Impact of age on rheumatoid arthritis: disease activity may be masked by lower pain in older people
Lower levels of perceived pain may cause underestimation of disease activity in older people with rheumatoid arthritis, says a team from the University of Pittsburgh.
The scientists split 740 people with rheumatoid arthritis into groups: people younger than 60 years and people aged 60 years and older. Average age was 61 years and disease duration was 14 years.
They found that pain levels negatively correlated with age after researchers adjusted their findings for gender, race, comorbidities and inflammation.
The 189 participants with moderate inflammation who were older than 60 years had a higher number of swollen joints yet had lower levels of pain, tender joints, patient global assessment scores, physician global assessment scores and standard measures of disease activity compared with younger people.
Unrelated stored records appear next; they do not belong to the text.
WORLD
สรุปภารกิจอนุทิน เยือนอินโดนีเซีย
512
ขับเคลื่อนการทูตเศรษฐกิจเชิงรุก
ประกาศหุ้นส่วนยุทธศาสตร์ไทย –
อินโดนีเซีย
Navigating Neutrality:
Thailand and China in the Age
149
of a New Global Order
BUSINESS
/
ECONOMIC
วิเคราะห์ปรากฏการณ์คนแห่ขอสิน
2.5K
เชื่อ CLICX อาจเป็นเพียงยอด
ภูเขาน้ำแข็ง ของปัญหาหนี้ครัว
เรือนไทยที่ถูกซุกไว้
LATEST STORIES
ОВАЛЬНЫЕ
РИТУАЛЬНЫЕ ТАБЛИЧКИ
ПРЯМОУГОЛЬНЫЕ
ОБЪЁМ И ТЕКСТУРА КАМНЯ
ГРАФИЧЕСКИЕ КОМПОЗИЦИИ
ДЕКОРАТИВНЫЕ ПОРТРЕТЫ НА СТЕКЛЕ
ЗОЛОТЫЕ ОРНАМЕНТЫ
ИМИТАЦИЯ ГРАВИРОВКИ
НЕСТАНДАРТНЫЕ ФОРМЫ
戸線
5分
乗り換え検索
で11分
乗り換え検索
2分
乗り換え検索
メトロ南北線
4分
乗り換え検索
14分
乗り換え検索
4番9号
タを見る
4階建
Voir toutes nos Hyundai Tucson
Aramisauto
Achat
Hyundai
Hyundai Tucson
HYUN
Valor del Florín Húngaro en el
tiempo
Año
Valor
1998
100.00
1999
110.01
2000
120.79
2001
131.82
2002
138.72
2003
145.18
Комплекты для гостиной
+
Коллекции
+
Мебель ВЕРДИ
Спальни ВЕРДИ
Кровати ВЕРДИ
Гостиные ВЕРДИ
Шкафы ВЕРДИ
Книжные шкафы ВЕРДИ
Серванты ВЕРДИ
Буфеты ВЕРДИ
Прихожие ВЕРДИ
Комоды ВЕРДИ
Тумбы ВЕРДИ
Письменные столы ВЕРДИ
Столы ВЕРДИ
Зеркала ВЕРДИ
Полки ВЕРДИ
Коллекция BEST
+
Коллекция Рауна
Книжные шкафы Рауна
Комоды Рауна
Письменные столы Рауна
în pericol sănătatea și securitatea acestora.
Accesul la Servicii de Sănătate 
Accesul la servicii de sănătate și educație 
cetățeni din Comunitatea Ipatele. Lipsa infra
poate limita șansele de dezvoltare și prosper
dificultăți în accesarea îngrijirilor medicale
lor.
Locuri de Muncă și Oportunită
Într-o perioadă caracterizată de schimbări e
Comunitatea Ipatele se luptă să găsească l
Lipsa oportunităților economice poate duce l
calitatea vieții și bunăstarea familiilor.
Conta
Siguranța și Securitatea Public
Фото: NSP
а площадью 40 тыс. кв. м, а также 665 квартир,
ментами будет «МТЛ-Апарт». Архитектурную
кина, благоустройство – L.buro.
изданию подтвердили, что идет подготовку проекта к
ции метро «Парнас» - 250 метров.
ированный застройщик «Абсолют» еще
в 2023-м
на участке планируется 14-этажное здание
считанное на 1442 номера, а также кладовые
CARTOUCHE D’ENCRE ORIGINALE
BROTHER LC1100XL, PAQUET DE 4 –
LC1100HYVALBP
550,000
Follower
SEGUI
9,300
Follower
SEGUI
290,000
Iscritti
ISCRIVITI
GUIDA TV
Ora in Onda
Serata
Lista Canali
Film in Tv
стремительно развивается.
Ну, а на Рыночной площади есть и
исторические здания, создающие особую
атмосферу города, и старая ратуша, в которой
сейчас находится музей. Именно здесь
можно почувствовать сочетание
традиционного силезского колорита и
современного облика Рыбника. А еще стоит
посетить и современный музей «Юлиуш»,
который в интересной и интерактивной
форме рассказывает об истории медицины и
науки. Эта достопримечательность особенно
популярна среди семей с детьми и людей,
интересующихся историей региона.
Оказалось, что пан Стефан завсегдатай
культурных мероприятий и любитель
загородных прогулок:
Physical health did not differ between groups. Mental health scores were higher in the older group. People with disease activity beneath the 50th percentile had no differences based on age.
“Decreased pain level in older rheumatoid arthritis patients with a similar degree of joint inflammation as younger rheumatoid arthritis patients leads to underestimation of disease activity measured by either patient-reported outcome (RAPID3) or composite disease activity index (DAS28-CRP),” the researchers wrote. “This suggests that current clinical disease activity measurements may not fully reflect the severity of disease in older rheumatoid arthritis patients.”